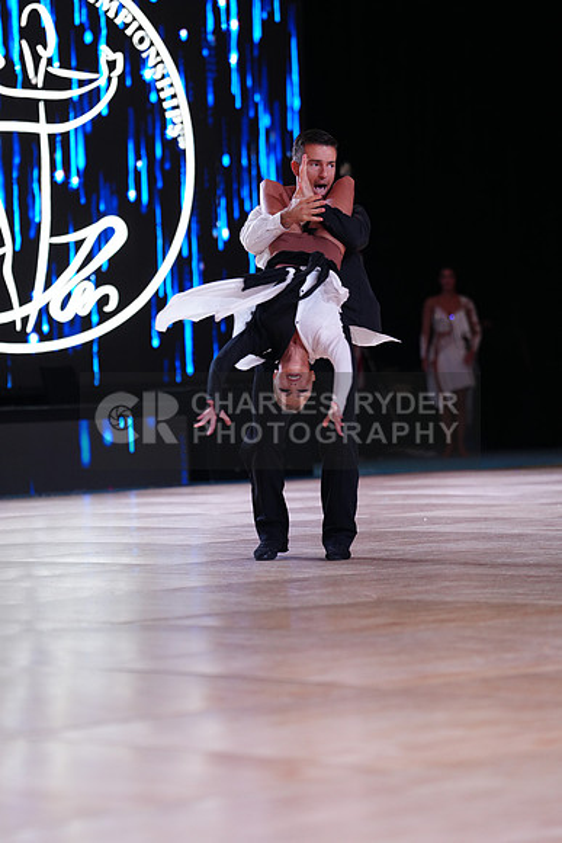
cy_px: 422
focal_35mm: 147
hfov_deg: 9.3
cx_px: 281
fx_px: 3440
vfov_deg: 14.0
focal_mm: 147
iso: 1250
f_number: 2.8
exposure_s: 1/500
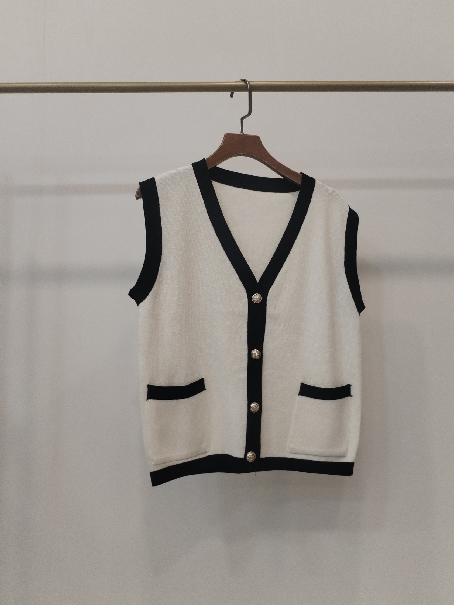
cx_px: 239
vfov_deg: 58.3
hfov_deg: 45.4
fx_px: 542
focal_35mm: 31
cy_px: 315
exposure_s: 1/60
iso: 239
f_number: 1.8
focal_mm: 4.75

* * *

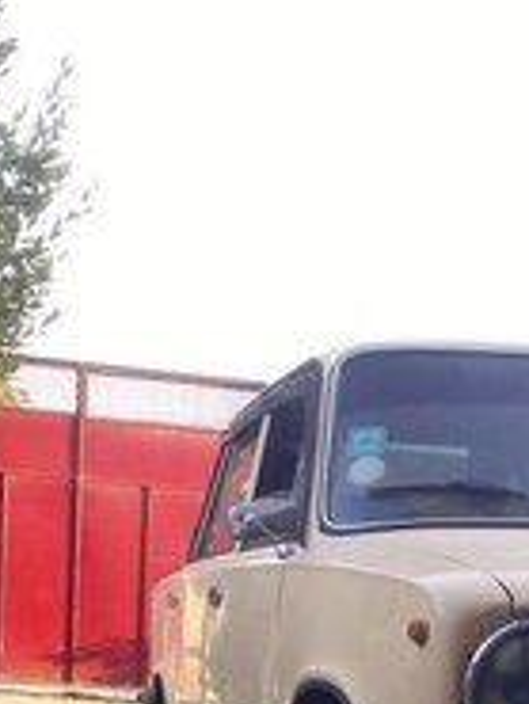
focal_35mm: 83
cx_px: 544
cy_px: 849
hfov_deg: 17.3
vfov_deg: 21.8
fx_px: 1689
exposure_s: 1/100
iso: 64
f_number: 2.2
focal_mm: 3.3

Description of the task
Return the material from the line containing "focal_mm: 147" through the line containing "focal_mm: 4.75", exactly and in full, but without its pictures.

Your solution
focal_mm: 147
iso: 1250
f_number: 2.8
exposure_s: 1/500
cx_px: 239
vfov_deg: 58.3
hfov_deg: 45.4
fx_px: 542
focal_35mm: 31
cy_px: 315
exposure_s: 1/60
iso: 239
f_number: 1.8
focal_mm: 4.75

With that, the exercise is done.